Task material
------------------------

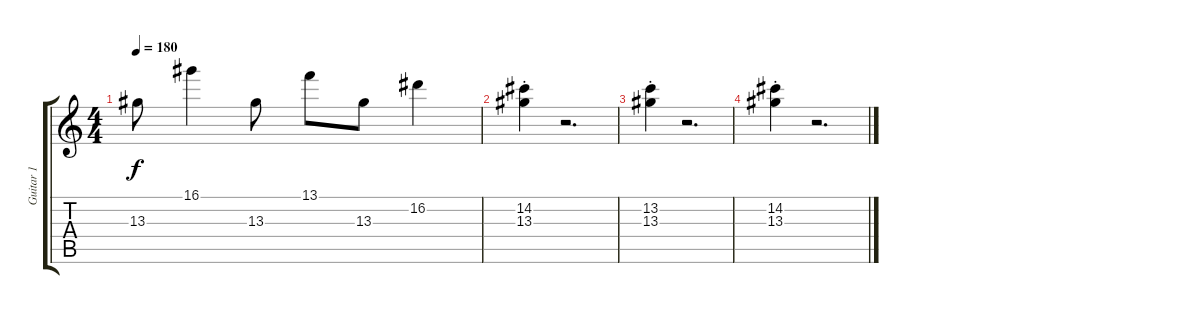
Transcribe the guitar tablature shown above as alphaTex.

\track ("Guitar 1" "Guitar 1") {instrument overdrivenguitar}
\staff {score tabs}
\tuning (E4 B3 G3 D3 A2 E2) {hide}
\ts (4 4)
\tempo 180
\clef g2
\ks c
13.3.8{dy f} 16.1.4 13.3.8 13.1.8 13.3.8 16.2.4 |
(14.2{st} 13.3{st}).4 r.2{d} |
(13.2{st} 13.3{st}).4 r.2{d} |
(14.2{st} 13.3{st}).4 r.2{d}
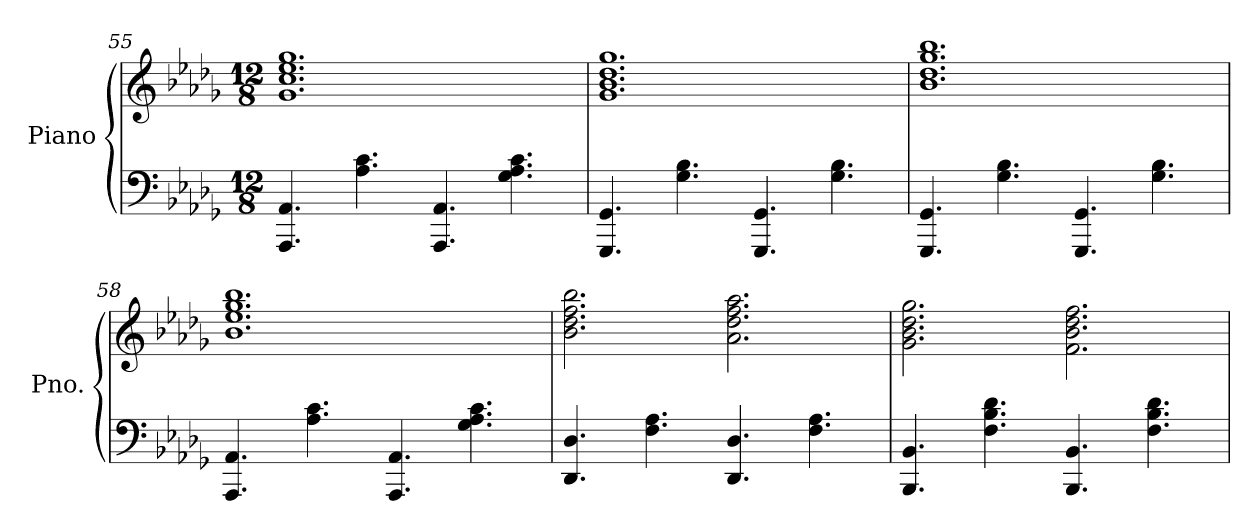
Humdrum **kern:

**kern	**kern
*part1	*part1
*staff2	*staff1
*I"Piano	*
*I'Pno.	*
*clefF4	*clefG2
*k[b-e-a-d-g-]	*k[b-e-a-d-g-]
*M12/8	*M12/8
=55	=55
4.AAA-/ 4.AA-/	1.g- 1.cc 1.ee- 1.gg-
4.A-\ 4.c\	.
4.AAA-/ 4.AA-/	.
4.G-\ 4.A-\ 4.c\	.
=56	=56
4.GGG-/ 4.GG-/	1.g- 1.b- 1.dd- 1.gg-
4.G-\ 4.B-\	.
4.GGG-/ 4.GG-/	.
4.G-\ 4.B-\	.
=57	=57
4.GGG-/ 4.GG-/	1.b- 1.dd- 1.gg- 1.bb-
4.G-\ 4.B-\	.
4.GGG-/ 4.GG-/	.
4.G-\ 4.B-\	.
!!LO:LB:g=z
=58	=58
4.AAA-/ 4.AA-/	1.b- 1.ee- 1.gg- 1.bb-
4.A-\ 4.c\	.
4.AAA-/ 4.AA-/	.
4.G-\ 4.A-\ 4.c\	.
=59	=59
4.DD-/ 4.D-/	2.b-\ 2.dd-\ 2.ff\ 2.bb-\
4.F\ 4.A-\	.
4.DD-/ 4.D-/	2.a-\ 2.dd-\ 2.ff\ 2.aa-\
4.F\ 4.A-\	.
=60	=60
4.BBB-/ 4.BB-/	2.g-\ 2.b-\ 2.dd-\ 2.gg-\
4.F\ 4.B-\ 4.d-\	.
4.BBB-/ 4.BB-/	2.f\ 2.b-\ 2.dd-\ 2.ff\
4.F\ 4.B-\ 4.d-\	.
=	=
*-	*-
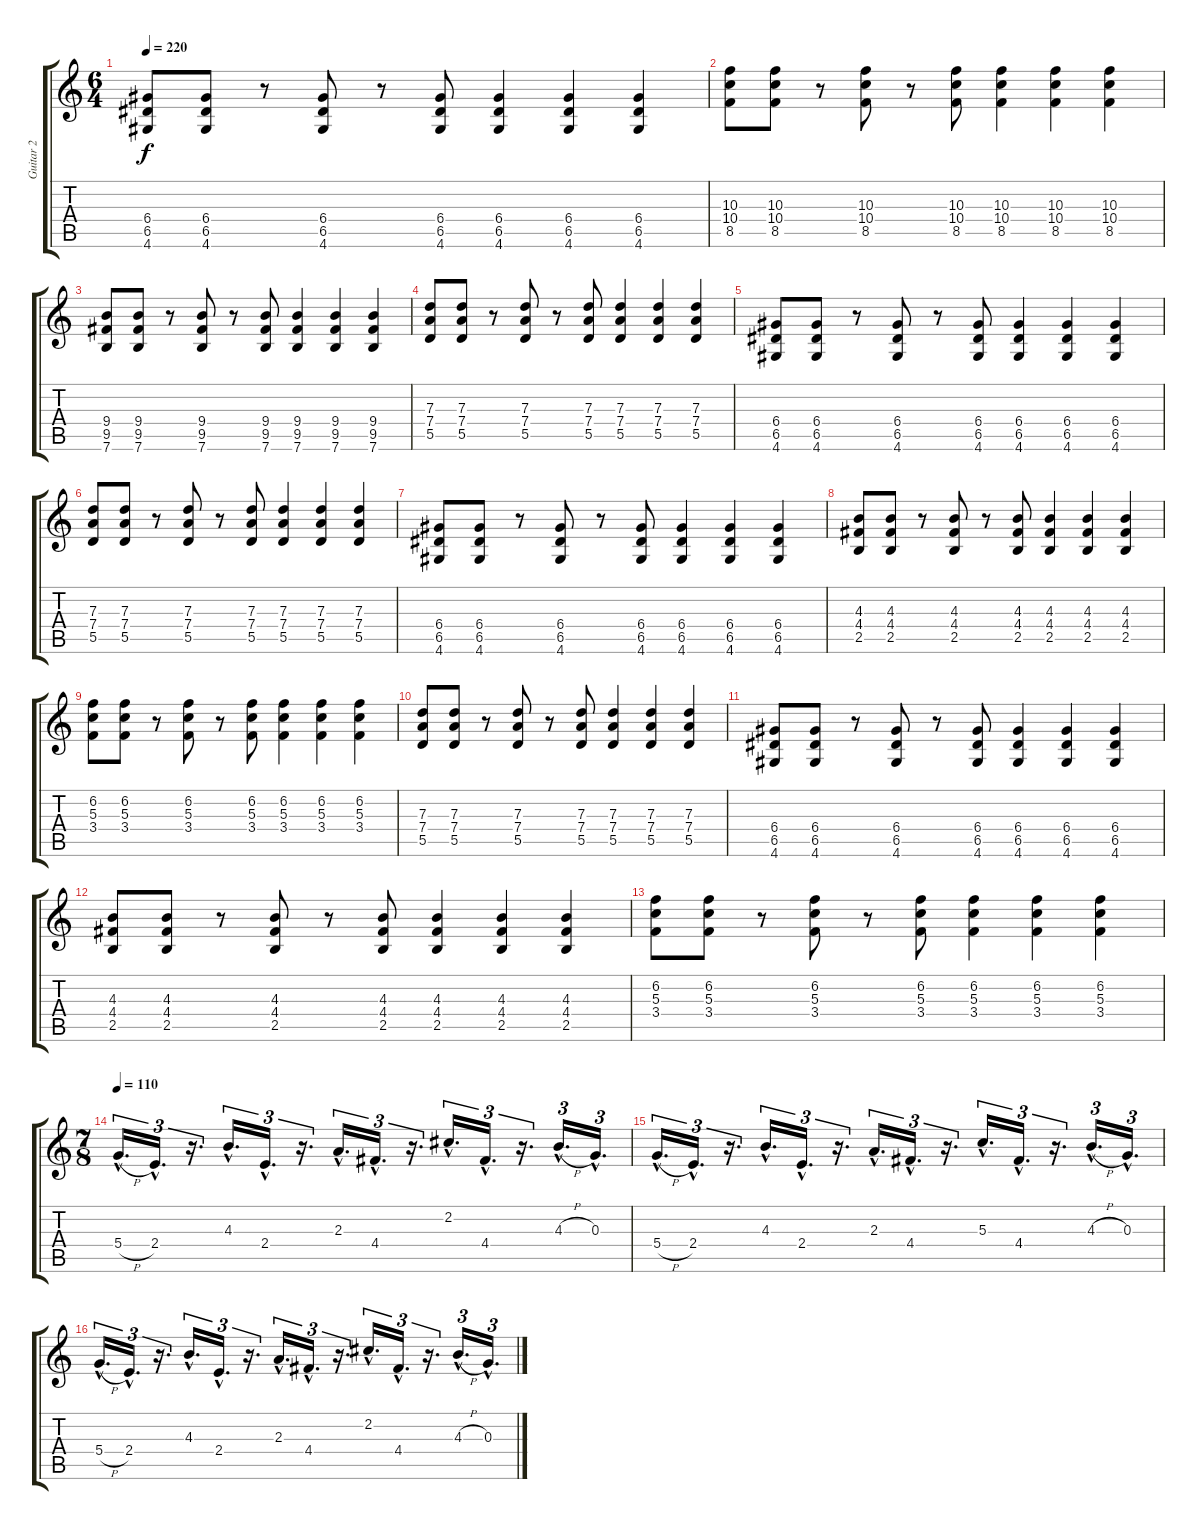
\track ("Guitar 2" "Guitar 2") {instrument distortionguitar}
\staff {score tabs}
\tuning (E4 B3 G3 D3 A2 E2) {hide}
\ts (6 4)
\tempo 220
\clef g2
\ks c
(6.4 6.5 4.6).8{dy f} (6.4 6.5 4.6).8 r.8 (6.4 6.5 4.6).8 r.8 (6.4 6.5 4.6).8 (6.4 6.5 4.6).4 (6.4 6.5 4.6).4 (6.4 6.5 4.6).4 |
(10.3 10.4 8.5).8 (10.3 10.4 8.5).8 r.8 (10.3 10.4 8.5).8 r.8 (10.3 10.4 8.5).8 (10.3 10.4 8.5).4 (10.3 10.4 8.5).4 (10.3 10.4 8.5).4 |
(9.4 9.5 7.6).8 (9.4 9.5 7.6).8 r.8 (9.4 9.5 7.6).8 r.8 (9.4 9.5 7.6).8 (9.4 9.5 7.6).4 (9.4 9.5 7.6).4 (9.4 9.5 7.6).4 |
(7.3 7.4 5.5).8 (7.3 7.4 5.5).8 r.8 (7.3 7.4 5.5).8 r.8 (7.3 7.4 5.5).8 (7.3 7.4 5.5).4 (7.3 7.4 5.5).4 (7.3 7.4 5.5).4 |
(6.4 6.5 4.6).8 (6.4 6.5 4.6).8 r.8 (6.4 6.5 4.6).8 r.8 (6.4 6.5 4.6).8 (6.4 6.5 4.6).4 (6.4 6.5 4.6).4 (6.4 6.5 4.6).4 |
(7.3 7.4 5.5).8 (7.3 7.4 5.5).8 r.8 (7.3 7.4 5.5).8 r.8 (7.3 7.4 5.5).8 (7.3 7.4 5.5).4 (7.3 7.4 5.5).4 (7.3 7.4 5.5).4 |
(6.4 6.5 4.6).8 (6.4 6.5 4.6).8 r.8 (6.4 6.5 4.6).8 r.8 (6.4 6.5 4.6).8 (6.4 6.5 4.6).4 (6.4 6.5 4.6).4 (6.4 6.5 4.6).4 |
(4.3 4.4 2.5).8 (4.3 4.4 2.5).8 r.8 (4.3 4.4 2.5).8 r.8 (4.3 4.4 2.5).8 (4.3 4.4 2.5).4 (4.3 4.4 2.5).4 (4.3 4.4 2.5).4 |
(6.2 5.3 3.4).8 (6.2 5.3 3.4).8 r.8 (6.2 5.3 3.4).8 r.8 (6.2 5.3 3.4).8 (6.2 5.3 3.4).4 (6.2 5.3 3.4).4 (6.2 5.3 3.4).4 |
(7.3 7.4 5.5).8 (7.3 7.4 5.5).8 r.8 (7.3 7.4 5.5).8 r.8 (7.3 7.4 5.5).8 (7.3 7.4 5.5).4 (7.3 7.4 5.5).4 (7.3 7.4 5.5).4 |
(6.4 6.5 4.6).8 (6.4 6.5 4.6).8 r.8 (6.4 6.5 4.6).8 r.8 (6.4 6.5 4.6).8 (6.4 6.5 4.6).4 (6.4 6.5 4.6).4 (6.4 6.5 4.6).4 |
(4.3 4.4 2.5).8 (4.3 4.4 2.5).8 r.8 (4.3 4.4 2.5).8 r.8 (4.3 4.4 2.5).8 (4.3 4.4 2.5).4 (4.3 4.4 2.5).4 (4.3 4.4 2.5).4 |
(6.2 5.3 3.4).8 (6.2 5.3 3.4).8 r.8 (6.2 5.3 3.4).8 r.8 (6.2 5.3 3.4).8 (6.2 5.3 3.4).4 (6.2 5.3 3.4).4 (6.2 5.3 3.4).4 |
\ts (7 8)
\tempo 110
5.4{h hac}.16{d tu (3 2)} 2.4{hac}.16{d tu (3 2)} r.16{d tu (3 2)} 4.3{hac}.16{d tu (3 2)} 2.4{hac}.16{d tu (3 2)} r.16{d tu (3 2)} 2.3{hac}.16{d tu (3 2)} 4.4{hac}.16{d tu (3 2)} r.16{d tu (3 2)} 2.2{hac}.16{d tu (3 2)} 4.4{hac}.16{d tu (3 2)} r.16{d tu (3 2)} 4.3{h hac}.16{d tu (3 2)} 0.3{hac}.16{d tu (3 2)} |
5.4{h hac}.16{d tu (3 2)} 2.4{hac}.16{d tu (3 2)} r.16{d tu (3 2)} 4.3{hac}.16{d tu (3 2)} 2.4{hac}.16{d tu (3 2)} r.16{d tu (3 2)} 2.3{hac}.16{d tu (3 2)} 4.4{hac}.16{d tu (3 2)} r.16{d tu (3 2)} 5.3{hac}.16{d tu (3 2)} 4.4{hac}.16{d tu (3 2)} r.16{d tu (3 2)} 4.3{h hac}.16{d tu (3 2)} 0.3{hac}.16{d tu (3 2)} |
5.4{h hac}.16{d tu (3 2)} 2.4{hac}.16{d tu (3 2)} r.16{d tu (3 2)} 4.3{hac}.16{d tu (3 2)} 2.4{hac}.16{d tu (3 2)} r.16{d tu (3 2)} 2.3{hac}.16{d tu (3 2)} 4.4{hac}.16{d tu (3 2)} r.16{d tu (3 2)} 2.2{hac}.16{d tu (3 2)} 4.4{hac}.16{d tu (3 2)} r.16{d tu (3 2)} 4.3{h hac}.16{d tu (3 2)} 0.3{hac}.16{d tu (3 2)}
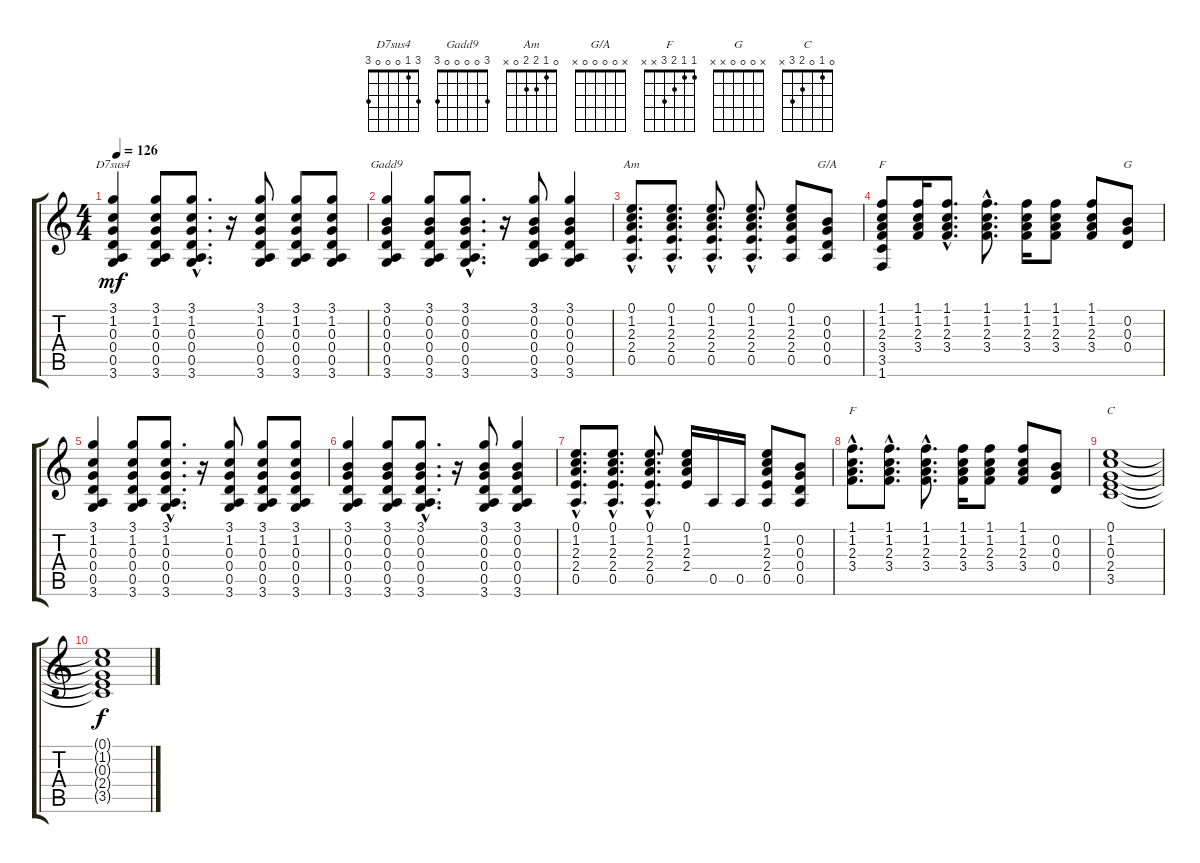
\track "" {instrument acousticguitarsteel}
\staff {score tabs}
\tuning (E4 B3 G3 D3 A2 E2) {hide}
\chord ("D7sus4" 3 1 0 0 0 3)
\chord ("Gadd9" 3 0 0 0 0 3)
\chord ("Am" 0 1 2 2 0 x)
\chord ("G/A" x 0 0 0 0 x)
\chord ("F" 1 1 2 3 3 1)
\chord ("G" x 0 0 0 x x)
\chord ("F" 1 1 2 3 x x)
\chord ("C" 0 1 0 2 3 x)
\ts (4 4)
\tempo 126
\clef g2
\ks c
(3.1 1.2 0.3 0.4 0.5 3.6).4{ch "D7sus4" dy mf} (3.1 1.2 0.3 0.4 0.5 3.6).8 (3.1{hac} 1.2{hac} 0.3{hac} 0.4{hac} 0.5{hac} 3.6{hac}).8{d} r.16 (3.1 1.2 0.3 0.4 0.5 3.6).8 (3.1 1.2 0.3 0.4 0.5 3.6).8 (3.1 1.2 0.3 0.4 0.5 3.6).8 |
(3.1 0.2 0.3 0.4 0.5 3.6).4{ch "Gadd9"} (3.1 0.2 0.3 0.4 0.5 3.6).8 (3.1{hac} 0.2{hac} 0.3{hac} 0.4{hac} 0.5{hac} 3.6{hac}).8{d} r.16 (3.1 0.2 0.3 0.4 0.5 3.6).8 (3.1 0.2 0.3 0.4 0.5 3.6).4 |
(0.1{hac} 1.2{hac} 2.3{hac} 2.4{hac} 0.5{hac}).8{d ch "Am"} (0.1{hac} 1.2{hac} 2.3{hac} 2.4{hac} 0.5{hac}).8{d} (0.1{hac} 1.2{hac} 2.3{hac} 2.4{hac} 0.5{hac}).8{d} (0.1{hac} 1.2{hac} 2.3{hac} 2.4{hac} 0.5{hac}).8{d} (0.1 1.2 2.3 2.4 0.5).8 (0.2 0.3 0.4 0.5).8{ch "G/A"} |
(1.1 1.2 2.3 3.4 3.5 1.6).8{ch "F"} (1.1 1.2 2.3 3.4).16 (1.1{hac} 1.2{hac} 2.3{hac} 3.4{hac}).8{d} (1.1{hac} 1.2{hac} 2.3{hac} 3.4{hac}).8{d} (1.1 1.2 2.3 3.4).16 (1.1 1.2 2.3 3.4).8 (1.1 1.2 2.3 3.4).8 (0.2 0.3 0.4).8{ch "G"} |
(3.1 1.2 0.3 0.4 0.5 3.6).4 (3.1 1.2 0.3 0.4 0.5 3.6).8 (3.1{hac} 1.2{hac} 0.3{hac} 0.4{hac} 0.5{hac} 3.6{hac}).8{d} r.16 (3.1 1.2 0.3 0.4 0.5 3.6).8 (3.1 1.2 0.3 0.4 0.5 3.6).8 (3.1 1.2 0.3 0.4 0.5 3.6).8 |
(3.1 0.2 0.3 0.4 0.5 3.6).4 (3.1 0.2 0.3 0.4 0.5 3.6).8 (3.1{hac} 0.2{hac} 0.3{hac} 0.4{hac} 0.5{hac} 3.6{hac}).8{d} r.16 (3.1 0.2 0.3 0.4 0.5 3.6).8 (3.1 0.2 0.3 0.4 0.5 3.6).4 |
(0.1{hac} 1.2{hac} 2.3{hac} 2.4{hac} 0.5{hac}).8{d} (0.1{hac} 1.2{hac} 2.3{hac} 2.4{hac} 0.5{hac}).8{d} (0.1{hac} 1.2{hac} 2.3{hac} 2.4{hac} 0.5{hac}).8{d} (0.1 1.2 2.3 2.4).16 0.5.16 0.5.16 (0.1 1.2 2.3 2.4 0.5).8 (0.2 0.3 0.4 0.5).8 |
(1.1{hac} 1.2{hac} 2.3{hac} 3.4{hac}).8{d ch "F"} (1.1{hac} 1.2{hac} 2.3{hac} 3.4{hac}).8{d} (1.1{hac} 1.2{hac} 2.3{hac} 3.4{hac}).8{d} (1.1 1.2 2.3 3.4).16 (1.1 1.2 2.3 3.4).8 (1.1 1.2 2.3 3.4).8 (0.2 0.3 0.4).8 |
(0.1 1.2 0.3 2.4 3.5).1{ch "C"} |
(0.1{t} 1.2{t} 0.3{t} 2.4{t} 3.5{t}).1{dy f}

------------------------

Directions
Filter the entries above for lines that contain the word "chord", and copy each such line.

Exercise output
\chord ("D7sus4" 3 1 0 0 0 3)
\chord ("Gadd9" 3 0 0 0 0 3)
\chord ("Am" 0 1 2 2 0 x)
\chord ("G/A" x 0 0 0 0 x)
\chord ("F" 1 1 2 3 3 1)
\chord ("G" x 0 0 0 x x)
\chord ("F" 1 1 2 3 x x)
\chord ("C" 0 1 0 2 3 x)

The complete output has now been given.